Luckily those developing alternatives don’t think so. Hempcrete is gaining traction as a viable construction material and alternative to standard concrete and clay bricks (which also emit CO2 in their manufacture). Made from a mix of hurd (a hemp by-product), lime binder and water, it is moulded into blocks and hardened in the open. Hemp grows fast and uses little land (10 tonnes can grow in 100 days on 0.4 hectares). Instead of emitting CO2, hempcrete actually absorbs it.

It weighs six times less than concrete, its makers say it can be made as strong, but you wouldn’t build a dam with it. It’s especially suitable for domestic construction and insulation, and being more flexible and fungus-resistant than concrete is better in earthquake-prone and humid regions.

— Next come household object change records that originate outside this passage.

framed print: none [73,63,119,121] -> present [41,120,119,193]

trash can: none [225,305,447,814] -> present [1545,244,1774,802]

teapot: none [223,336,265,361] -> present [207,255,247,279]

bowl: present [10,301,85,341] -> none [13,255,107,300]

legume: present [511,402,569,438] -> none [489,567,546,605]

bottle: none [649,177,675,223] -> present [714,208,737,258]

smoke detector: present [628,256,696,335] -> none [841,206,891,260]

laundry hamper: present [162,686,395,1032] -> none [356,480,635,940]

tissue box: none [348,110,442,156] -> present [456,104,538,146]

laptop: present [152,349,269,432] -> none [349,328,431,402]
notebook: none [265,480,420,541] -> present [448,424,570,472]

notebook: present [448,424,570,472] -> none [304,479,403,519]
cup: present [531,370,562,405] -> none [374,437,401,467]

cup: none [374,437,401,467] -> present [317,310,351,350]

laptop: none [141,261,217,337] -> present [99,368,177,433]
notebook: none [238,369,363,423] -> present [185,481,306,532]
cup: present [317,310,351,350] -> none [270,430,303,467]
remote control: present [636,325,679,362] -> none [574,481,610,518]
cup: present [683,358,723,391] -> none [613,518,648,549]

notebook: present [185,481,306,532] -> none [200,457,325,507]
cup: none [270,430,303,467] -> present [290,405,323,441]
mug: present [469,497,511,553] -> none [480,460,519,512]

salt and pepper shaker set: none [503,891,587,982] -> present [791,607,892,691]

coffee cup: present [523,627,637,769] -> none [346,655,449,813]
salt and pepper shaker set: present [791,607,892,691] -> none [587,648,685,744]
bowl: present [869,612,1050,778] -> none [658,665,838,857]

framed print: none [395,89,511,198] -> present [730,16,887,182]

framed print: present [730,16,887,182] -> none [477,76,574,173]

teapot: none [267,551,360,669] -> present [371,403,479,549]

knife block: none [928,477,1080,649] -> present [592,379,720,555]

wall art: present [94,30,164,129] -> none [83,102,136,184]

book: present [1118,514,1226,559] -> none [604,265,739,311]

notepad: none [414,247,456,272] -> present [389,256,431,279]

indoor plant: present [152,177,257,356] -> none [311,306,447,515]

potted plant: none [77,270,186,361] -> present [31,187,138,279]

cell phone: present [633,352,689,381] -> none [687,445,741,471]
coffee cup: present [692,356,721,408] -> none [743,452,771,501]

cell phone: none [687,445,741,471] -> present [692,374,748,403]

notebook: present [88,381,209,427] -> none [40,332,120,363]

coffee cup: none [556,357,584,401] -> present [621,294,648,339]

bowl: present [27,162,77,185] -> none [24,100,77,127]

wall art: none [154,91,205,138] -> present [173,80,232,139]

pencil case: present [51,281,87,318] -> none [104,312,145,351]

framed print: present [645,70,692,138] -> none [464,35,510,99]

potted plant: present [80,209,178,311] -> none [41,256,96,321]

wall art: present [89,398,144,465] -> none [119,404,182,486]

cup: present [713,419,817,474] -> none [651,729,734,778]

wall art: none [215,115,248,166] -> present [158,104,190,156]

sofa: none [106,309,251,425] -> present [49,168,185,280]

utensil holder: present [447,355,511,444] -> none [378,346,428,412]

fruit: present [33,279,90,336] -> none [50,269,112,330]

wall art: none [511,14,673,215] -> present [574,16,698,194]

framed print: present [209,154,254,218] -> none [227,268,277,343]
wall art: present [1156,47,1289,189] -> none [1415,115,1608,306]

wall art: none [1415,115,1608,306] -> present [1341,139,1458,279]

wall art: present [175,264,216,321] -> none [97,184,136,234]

Timber is also seeing a revival. Thanks to advances in construction systems, wooden eco-buildings are now reaching for the sky. Cross-laminated timber (CLT) was used to build the 14-storey Treet apartment block in Bergen, Norway. Hybrids of wood-and-steel and wood-and-concrete allow for more height. The HoHo building under construction in Vienna, will be 76 per cent wood in structure and 24 storeys high. According to woodskyscrapers.org, these advances ‘meet and exceed modern construction requirements including fire codes, building costs, construction times and structural requirements’.

Of course, to be eco-friendly all timber needs to be 100 per cent certified sustainable.

Benjamin Gill is a sustainable construction expert with social enterprises Bioregional and One Planet Living. He says: ‘We need construction to be a carbon sink rather than a source. That means scaling up an entire new supply chain and industry to deliver sustainably grown and sourced bio-based construction materials like FSC timber and hempcrete.’

Whether sustainable forestry practices are able to meet the demand if timber takes off as the primary building material remains to be seen. The shift would certainly incentivize us to value forests more. Other big mindset shifts might happen too. If something can only be built in concrete, should it be built at all? The higher and heavier you build, the bigger the carbon footprint, says Gill, so more human-scale construction could be beneficial in many ways. Concrete will still be needed for some things – securing wind-turbines, for example. But a wisely allocated concrete CO2 budget would rule out destructive (big dam) and vanity (the highest building) projects.

‘Concrete is one of the tools that allows humans to see themselves as separate from nature and our planet,’ says Gill. To move beyond it is ‘a huge opportunity to create a different construction industry that is carbon absorbing rather than emitting’.

Saying ‘no’ to concrete is a challenge, but it could be saying ‘yes’ to living with nature within planetary limits, to realism, to survival.